Она одним махом опрокинула протянутый стакан воды и провалилась в сон раньше, чем Лена успела вымолвить хотя бы слово.
«В ближайшее время в Чечне могут начаться работы по восстановлению двух крупных промышленных предприятий, сообщили в пресс-службе главы республики. Во время встречи президента Чечни Алу Алханова с руководством ЗАО “Электропром-корпорэйтед” бизнесмены выразили готовность инвестировать около 20 млн рублей на восстановление радиозавода и научно-производственного объединения “Промавтоматика”».
Читавший на скамейке газету «Вестник Чечни» человек с досадой перевернул страницу. Планы восстановительных работ его совершенно не интересовали.
«2 июня в трех республиках Северного Кавказа – Ингушетии, Карачаево-Черкессии и Кабардино-Балкарии – прошла крупномасштабная профилактическая операция, направленная на пресечение экстремистской и террористической деятельности. За прошедшие три дня спецоперации проведена проверка около 25 тыс. домовладений, гостиниц и общежитий. Задержано 63 человека, совершивших различные преступления, в том числе и 40 человек, находящихся в федеральном розыске. Изъяты 2 гранатомета, пулемет, 600 граммов тротила, 20 выстрелов к РПГ, более 2 тыс. патронов разного калибра, противопехотная мина и несколько артиллерийских снарядов калибра 120 мм».
«Они всегда будут нас убивать, – подумал человек, – эта война никогда не закончится. Пока на Кавказе останутся женщины, способные рожать, ряды борцов с Россией будут пополняться новыми и новыми бойцами. Единственное, чему там учат детей – это нападать. А мы и по сей день не учим войска защищаться. Следовало бы отпустить все кавказские республики, но с точки зрения геополитики наша страна не может этого себе позволить. Жизни наших ребят – разменные монетки в большой политической игре».
Наконец, он нашел то, что искал. Небольшая заметка «Празднику – быть». Неприметная, с набранным небольшим шрифтом заголовком, она совершенно не бросалась в глаза, хотя и размещалась на первой полосе «Вестника».
«12 июня на полностью восстановленной после боевых действий центральной площади г. Грозного пройдет торжественный митинг, посвященный Дню неза-висимости России. Ожидается прибытие в Грозный спецпредставителя России по Южному федеральному округу, высокопоставленных руководителей Министерства внутренних дел и Министерства обороны. Из представителей местных властей свое участие подтвердили… По окончании митинга запланировано проведение концерта, на котором…»

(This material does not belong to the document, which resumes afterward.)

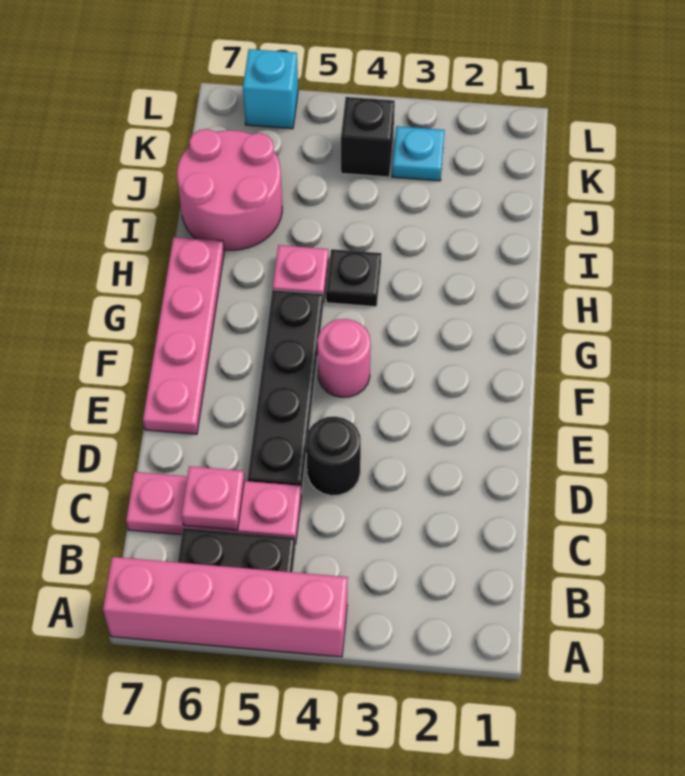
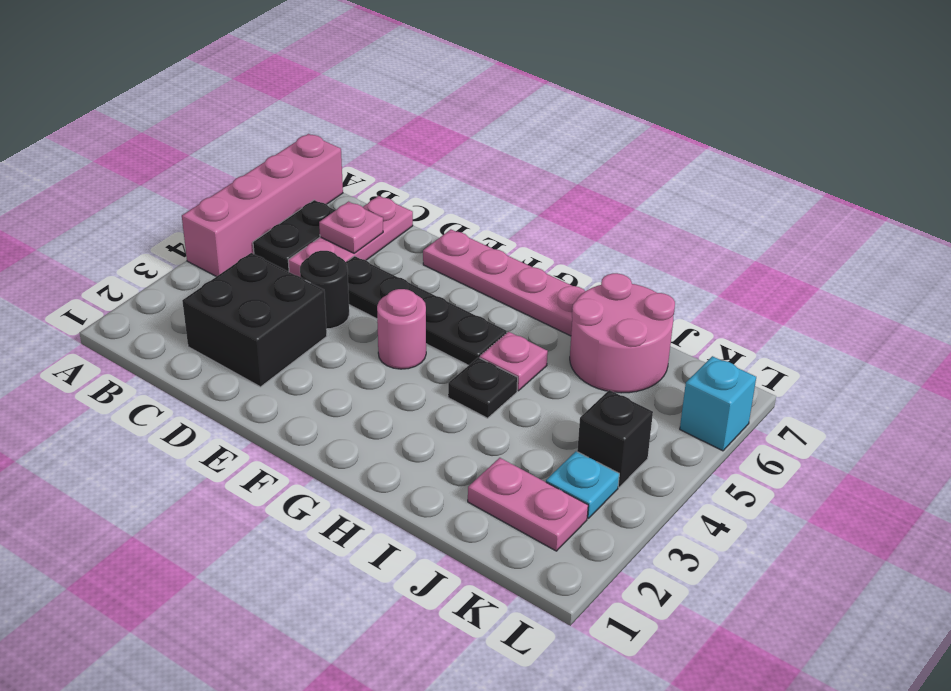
none -> black 2x2 brick [182,253,327,387]
none -> pink 1x2 plate [468,458,588,551]

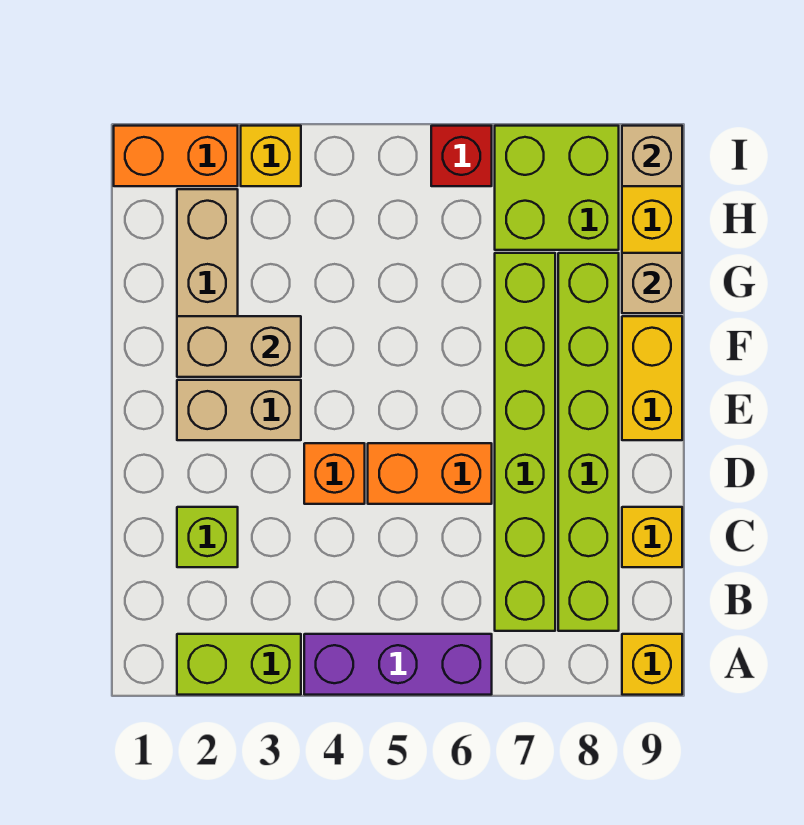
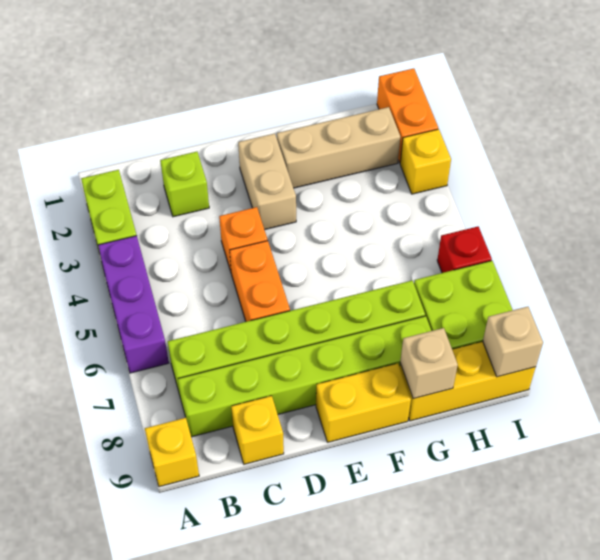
tan 1x2 brick [177,316,301,377] -> none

Заметка дочитывалась уже по диагонали. Главное для себя человек уже выяснил.
Он отложил газету, глубоко вдохнул свежий ночной воздух и обрадованно улыбнулся. Прочитанные новости его полностью устраивали.
Вчерашняя жара сменилась мелкими косыми струями по-осеннему холодного дождя. Промокшие штаны натирали ноги, но Дмитрий Павлов не обращал на это внимания. Привык. Тренировки всегда проводятся в любую погоду – и в зной, и в мороз. В Чечне небо каждый вечер норовит пролиться ливнем, дороги размывает несущимися со склонов гор потоками воды, жирная грязь с чавканьем вцепляется в ботинки. Кавказская жара смачивает «тельник» потом, к вечеру из него приходится вытряхивать соль. Надо быть готовым ко всему.
– Новенькой хреново, – констатировал бегущий рядом Лопата.
Дмитрий, с трудом переводя дыхание, огрызнулся:
– Тебе-то что!
Вот. Именно так он и предполагал. Все внимание бойцов концентрируется на девке. Даже Лопата, получивший свое прозвище за весьма умелое орудование саперной лопаткой, правда, не с целью рытья окопов, а раскраивания черепов сопротивляющихся бандитов, глаз с нее не сводит. Про Дока и говорить нечего – узнав, что Лика во время предыдущего кросса потеряла сознание, он напичкал девку витаминами, а ставший маслянистым взор явно предвкушал процесс искусственного дыхания изо рта в рот. Но уж этого удовольствия Док не получит. Девка, съежившись в комок, как промокший воробушек, бежит налегке, без «разгрузки» и оружия.
Закончив пробежку, бойцы потянулись в здание – снять форму, оставить оружие, взять щитки, шлемы и перчатки для занятий рукопашным боем.
В раздевалке Дмитрий расправил на спинке стула мокрую одежду, закрепил на поясе чехол со штык-ножом и, вяло отругав Темыча за распространяемое алкогольное амбрэ, отправился в спортзал.
Бойцы, разминаясь, метелили боксерские груши. Вронская примостилась на скамеечке у стены, наблюдая за их движениями с нескрываемым ужасом.
– Что расселась? – возмутился Дмитрий. – Лена, объясни ей принципы нанесения основных ударов.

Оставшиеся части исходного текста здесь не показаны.